=== Extract to read ===
··········

Czech morning news in brief: top headlines for April 9, 2021

A landmark EU decision rules against Czech anti-vaxxers, Czechia's largest polluter revealed, and an important Czech surrealist exhibit opens in Prague.

Expats.cz Staff

Written by Expats.cz Staff Published on 09.04.2021 09:54:00 (updated on 12.04.2021) Reading time: 3 minutes

Landmark vaccine ruling backs Czech Republic’s requirement to vaccinate children

The European Court of Human Rights (ECHR) supports the Czech Republic's position on mandatory vaccinations for children, it said in a landmark ruling on Thursday that dismissed Czech parents' complaints that the government violated their rights by insisting on inoculation. Simultaneously, the court recognised that the Czech policy pursued the legitimate aims of protecting individual and public health as well "the pressing need to...guard against any downward trend in the vaccination among children." The case was lodged by Czech families who had children refused admission to kindergarten or had been fined for their refusals to vaccinate their children, with some cases dating back to 2003. Under Czech law, unless medically exempted, children must be vaccinated against nine generally known diseases, like poliomyelitis, hepatitis B or tetanus.

Počerady power plant is the biggest CO2 polluter in the Czech Republic

The lignite-fired power plant Počerady, taken over by the Sev.en Energy group from the state-run CEZ in January, emitted more than 4.5 million tonnes of carbon dioxide in 2020, the Greenpeace and Friends of the Earth NGOs said. The second biggest polluter, the Tušimice II lignite-fired power plant, emitted 3.7 million tonnes of CO2 in 2020, followed by the Vřesová steam-gas power plant with 3.2 million tonnes. Figures are from data by the European Commission. The Počerady plant produces more CO2 emissions than all the trucks and buses in the country together, and uses more coal than any other plant in the country. The high level of CO2 emissions from all ten of the biggest Czech polluters, seven power plants and three industrial firms, have such high CO2 emissions mainly because they fire coal. Last December, the coal commission recommended 2038 as a coal exit date in the Czech Republic. Czech ministries have different views on the coal exit. Environmental NGOs say 2033 should be the latest possible date.

Victims' names read to honour Holocaust Remembrance Day

A three-hour public reading of Holocaust victims was held online Thursday on the occasion of the Holocaust Remembrance Day. The commemoration of Holocaust heroes and victims pays respects to the uprising of Jewish inmates of the Nazi ghetto in Warsaw who tried to defy the deportation to annihilation camps which started on April 19, 1943. The Nazis suppressed the rebellion a month later. Stepkova said by reading the names of the dead, people were creating symbolical tombs and memorials to the Holocaust victims. She also spoke about the dispute that had preceded this year's commemorative act. In the past months, the ITI board decided that the names of Roma Holocaust would not be read this time publicly. Stepkova refused said this year, too, the event would maintain the ten-year tradition of joint reading of the names of Jewish and Roma victims. April 8 was International Roma Day.

··········

=== Problems and tasks ===
**1)** Rewrite the news brief's paragraph beginning "The European Court of Human Rights (ECHR) supports" as a short bulleted list that keeps its main facts.
**2)** Write the next part of the Czech news brief, picking up after its final sentence.
The rows that come next are separate material, unrelated to the news brief.

··········

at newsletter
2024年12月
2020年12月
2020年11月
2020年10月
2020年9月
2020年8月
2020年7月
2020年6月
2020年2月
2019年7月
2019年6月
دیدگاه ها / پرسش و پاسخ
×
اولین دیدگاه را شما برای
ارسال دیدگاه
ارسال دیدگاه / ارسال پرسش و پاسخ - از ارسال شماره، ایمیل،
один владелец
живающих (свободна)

··········

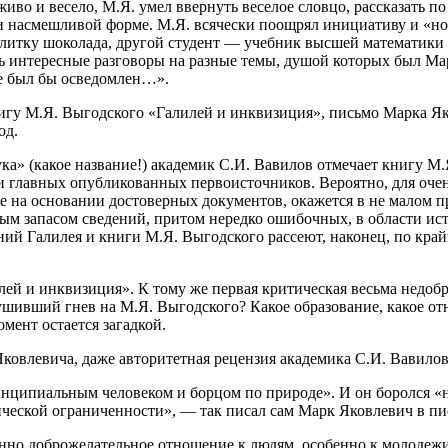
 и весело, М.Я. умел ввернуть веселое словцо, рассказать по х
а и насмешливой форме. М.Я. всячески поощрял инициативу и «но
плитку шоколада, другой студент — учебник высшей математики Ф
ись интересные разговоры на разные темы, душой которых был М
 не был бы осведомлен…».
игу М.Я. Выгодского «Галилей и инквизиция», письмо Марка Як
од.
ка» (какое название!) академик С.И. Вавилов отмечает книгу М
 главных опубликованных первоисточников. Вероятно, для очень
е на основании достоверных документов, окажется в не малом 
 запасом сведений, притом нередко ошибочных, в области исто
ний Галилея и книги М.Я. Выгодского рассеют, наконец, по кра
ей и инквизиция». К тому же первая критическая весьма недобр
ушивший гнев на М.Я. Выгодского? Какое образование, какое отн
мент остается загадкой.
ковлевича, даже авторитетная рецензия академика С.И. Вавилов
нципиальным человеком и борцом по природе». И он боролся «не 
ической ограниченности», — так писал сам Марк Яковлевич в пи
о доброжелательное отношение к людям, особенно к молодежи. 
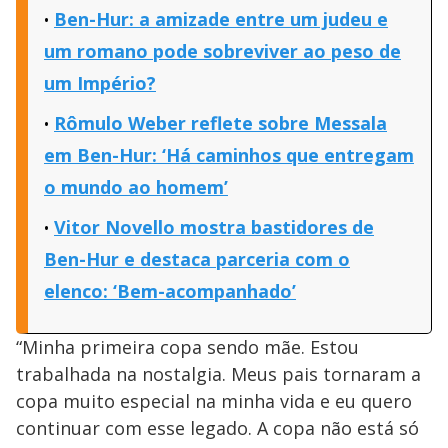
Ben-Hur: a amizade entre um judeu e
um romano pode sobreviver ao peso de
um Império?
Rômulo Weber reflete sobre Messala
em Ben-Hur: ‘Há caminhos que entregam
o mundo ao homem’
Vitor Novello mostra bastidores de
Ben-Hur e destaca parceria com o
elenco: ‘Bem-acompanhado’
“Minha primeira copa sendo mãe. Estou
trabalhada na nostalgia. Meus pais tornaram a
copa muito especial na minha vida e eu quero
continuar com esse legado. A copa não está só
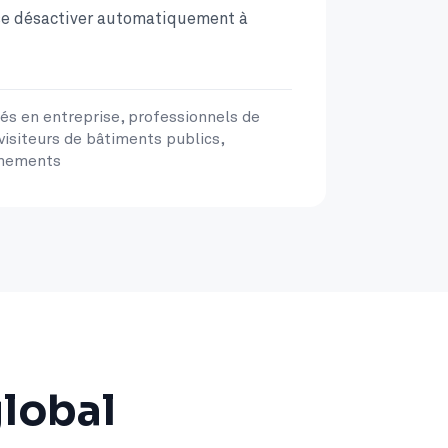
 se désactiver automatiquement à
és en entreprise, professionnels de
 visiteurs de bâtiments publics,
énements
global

··········

=== Answers by task ===
**1)**
- On Thursday, the European Court of Human Rights issued a landmark ruling backing the Czech Republic's mandatory vaccination of children.
- It dismissed Czech parents' complaints that the government violated their rights by insisting on inoculation.
- The court found the policy pursued legitimate aims: protecting individual and public health and guarding against any downward trend in child vaccination.
- The complaints came from families whose children were refused kindergarten admission or who were fined for refusing vaccination, with some cases dating back to 2003.
- Under Czech law, children without a medical exemption must be vaccinated against nine diseases, including poliomyelitis, hepatitis B and tetanus.

**2)**
Poll: significantly more people drink alone at home during pandemic

People consume alcohol mainly at home with their partners, family, or flatmates and twice as many people than before drink at home due to reduced social contact and restaurant closures, a poll conducted by Nielsen Admosphere shows. The poll, released Thursday, reports that before the pandemic, alcohol consumption was mostly associated with meeting with friends and loved ones. Currently, people drink mostly in company of their household members, 57 percent of respondents say, 17 percentage points more than before the pandemic. Forty-five percent of people see celebrations and family gatherings as occasions to drink alcohol as against 54 percent before the pandemic. Thirty-four percent, mainly young people, cannot imagine meeting friends and close ones without consuming alcohol. Two fifths of people drink alcohol alone now against one fifth before the pandemic.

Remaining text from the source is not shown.